While this could be horrifying to those who are immunocompromised and the elderly, she said it was not an act of empathy to mislead people into believing the virus could be contained.
“That’s delusion — and it doesn’t lead to sane or practical mitigation measures, but rather to politically driven pandemic over-reaction that will make no difference at best, or do significant harm at worst. I’m looking, here, at school closures, and vaccination requirements on cross-border truckers that risk putting food supply in jeopardy.”
Gerson said people also didn’t question the harm that’s caused by creation of a state of chronic fear.
“What kind of trauma and mental-health issues do we risk creating by barraging people with worst-case scenario messaging for years? Psychosomatic illness is a real thing. Social contagion is a documented phenomena. (This is why newspapers traditionally do not report on suicide.)”

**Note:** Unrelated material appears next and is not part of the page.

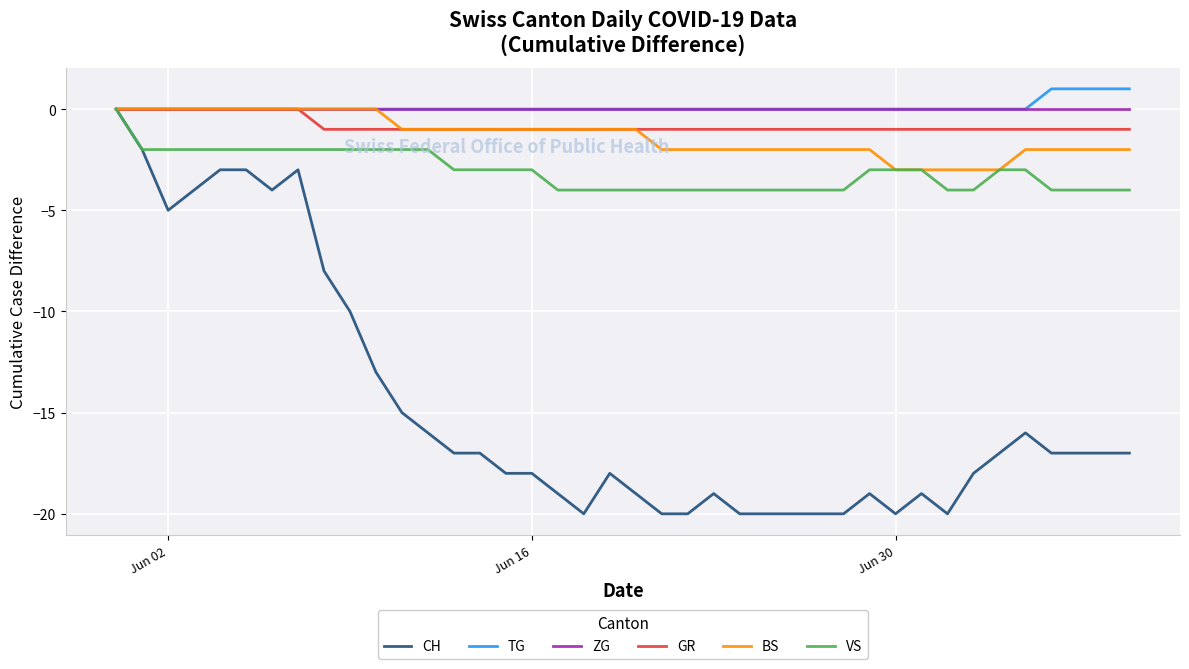

What is the minimum value for VS?

-4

She said the reality of Omicron should encourage people to take reasonable, common sense precautions such as getting vaccinated, isolating if sick, wearing the best mask they can find, improving ventilation where possible, and taking other measures that help.
“Otherwise, I’m not sure that there’s much else to be done,” she wrote.
“Empathy is always to be cherished, but I don’t think it moral or empathetic to validate pointless and counter-productive anxiety. I want you to accept the risk, to manage your personal affairs in a common sense way, and then to live your life bravely in the face of crisis.
“What other choice do we have, but to mush on?”
The article prompted division among Sales’ followers with some agreeing with the article while others criticised it.
“Thank you for sharing this. Let’s hope the messaging can change now that the threat is different. I’d love to see those in charge – as well as some folks on Twitter! – ease up on the fear based side of things,” one person wrote.
But another said: “77 Australians died today. I’d love some advice on how to better manage the risks. Until then, it’s not unreasonable for people to feel concerned. Dismissing their emotions is cruel.”
Another also disagreed saying: “It’s not fear, it’s people taking responsibility for their personal and collective safety in the context of what is clearly an incompetent Morrison government. We’ll take whatever measures we think are necessary. Overall we’ve done OK thanks to the Premiers (other than NSW).”